美しき幻影世界

 今まで生きてきて、自ら望んで冷やし中華を食した記憶はほぼ無いのだが、今朝は珍しく冷やし中華を作って食べた。
 酸味の効いたタレにつるりとした麺。ずいぶんと久しぶりに食べたせいか、美味しく感じた。

 昼過ぎ、野暮用で外に出て、しばらく歩いた。
 目に映る白い雲と青い空。耳に流れ込む街のざわめき。皮膚で感じる風の涼しさ。

 歩きながら、ふと思った。「果たして、これらの感覚は本物だろうか?」と。
 外界からの刺激を感覚器官が認知し、それを電気信号に変換して脳に伝わり、感覚として処理している。

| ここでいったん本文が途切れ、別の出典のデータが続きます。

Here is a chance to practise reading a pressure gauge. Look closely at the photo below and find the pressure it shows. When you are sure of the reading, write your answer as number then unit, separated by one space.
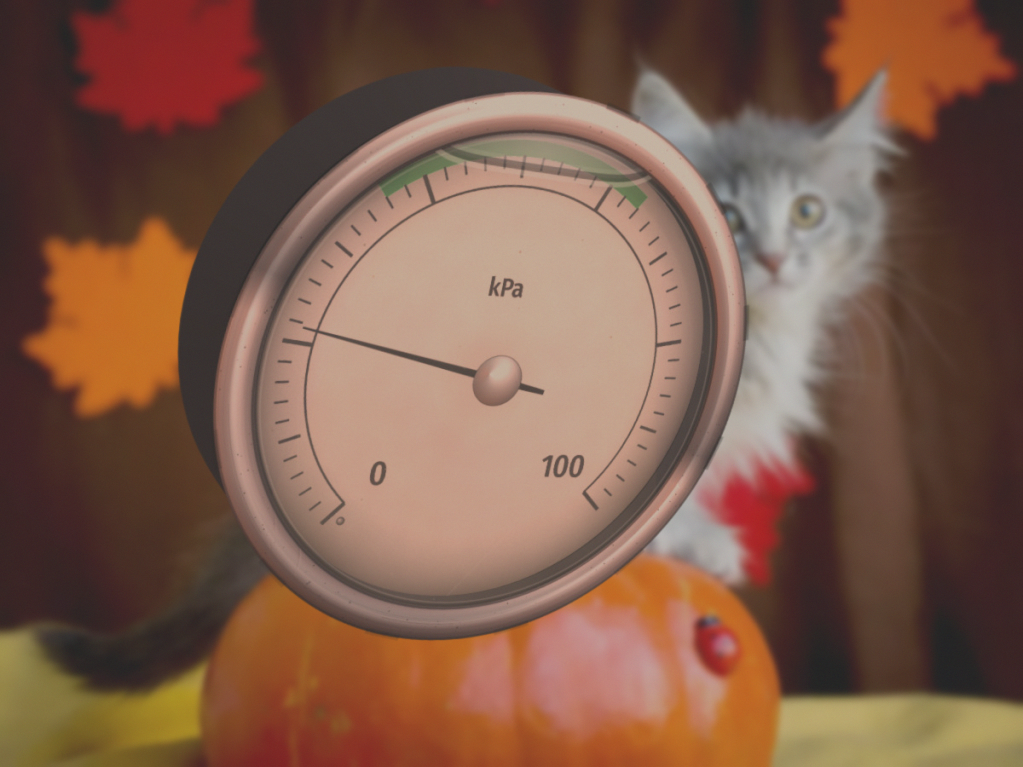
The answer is 22 kPa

何者かによって意図的に電気信号が脳に流し込まれ、本来はありもしないものを認識してはいないか?

 人間の感情もまた、脳内物質と電気信号によるものだ。ハッキングされたコンピューターが作為的に操られデータが改ざんされるのと同じように、この世界に存在しえないボクがあたかもそこに存在するかのように認識させられているような気もしないではない。

 「人生は醒めない悪夢だ」というのがボクの持論。結局、創られた美しき幻影世界を彷徨っているだけなのだ。その行為に意味などない。

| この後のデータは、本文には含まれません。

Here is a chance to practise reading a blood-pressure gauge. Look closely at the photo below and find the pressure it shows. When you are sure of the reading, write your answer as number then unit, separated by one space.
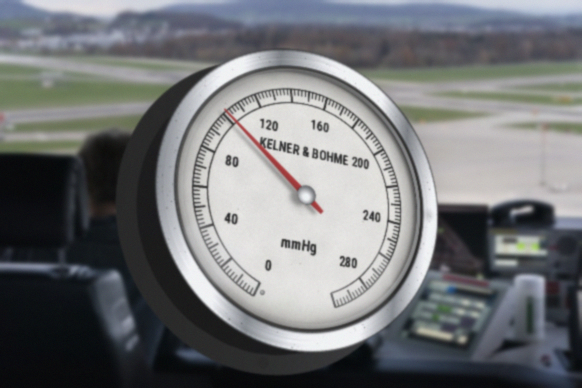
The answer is 100 mmHg
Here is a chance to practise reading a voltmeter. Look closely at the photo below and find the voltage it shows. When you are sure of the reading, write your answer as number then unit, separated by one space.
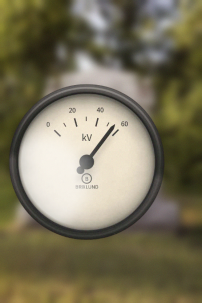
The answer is 55 kV
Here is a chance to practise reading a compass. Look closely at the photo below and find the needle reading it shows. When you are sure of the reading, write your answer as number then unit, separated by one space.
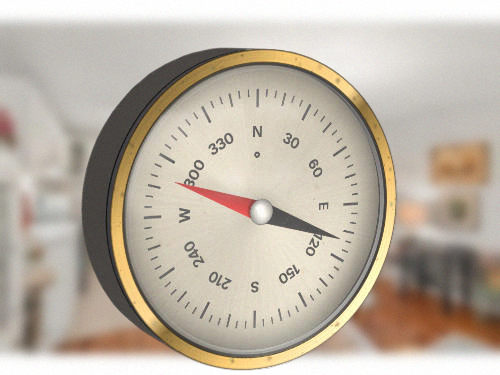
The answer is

 ところで、近世哲学の祖のデカルトは意識する自我の明晰判明な確実性をすべての認識の原点とした。所謂「コギトエルゴスム」というやつだ。幻影世界において自分の存在を懐疑するという行為は、必然的にボクが何者かとして存在している必要がある。

 幻影世界でとてつもない強敵と出くわしてしまったボクは、何とか目の前の‘巨人’を倒せないものかと頭を抱えている。